Virginia A. Caine is an American physician who is the director and chief medical officer of the Marion County Public Health Department in Indianapolis, Indiana. She is a specialist in infectious diseases and is nationally recognized for her work with AIDS and sexually transmitted diseases. She is an Associate Professor of Medicine for the Infectious Disease Division of the Indiana University School of Medicine and an Adjunct Associate Professor in the School of Public Health. She is a past president of the National Medical Association.

== Early life ==
Caine's father was a pre-med advisor at the University of Arkansas at Pine Bluff. Caine received her bachelor's degree from Gustavus Adolphus College in Minnesota, and during her time there, she spent a summer at Harvard University School of Medicine. She attended New York Upstate Medical Center in Syracuse, where she worked with King Holmes and graduated in 1976. Under Holmes, Caine learned about the Tuskegee Syphilis Study and became interested in studying and treating sexually transmitted diseases. She completed her internal medicine residency at the University of Cincinnati and received her infectious diseases fellowship training at the University of Washington in Seattle.

== Career ==
Caine served as a research epidemiologist studying HIV/AIDS at Johns Hopkins in Baltimore. In 1984, she joined Indiana University School of Medicine as an assistant professor in the Infectious Disease Division. During her time in Indianapolis, Caine created Indianapolis' first HIV/AIDS integrated health care delivery system that included major hospitals, community health centers, social service agencies, and created the first HIV dental clinic.
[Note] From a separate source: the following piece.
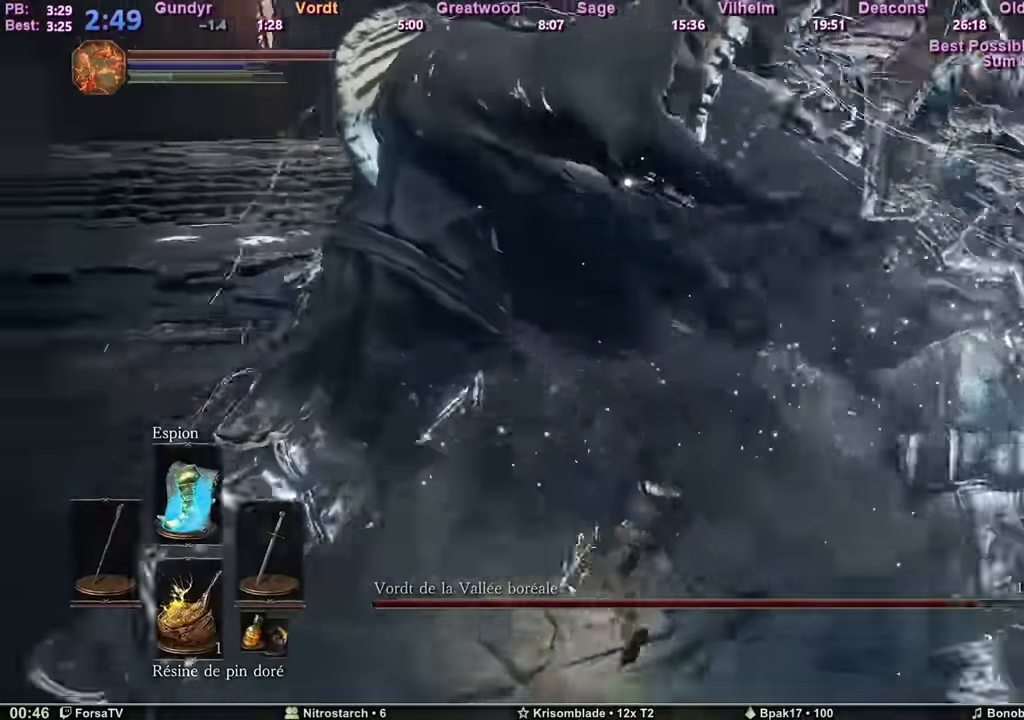
{"keys": ["z"], "mouse": [], "events": []}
She was also principal investigator for Ryan White Title III funds, which was used to establish the first AIDS clinics in community health centers and major city hospitals. Caine developed one of the first AIDS physician education programs for the National Medical Association, which was later duplicated by the American Medical Association.

Caine served as the co-director of the Indianapolis Healthy Babies Initiative, which together with many community leaders, has significantly reduced the infant mortality rate to 10.9 deaths per 1,000 live births in 2019.

Caine has served as chair of the Board of Trustees for the National Medical Association, and the chair of the Infectious Diseases Section of the National Medical Association. She has served as a member of the National Biodefense Science Board, which provides expert guidance to the Secretary of the U.S. Department of Health and Human Services and the assistant secretary of preparedness and is co-chair of the Jump In for Healthy Kids Advisory Committee. Caine serves as a board member for the CDC Morbidity and Mortality Weekly Report (MMWR) Editorial Board, and chair of the Managed Emergency Surge for Healthcare (MESH) Coalition, a nonprofit private-public partnership addressing emergency preparedness in Marion County, Indiana. She is a board member of the Indiana Latino Institute and a founding member of Indiana Health Information Exchange.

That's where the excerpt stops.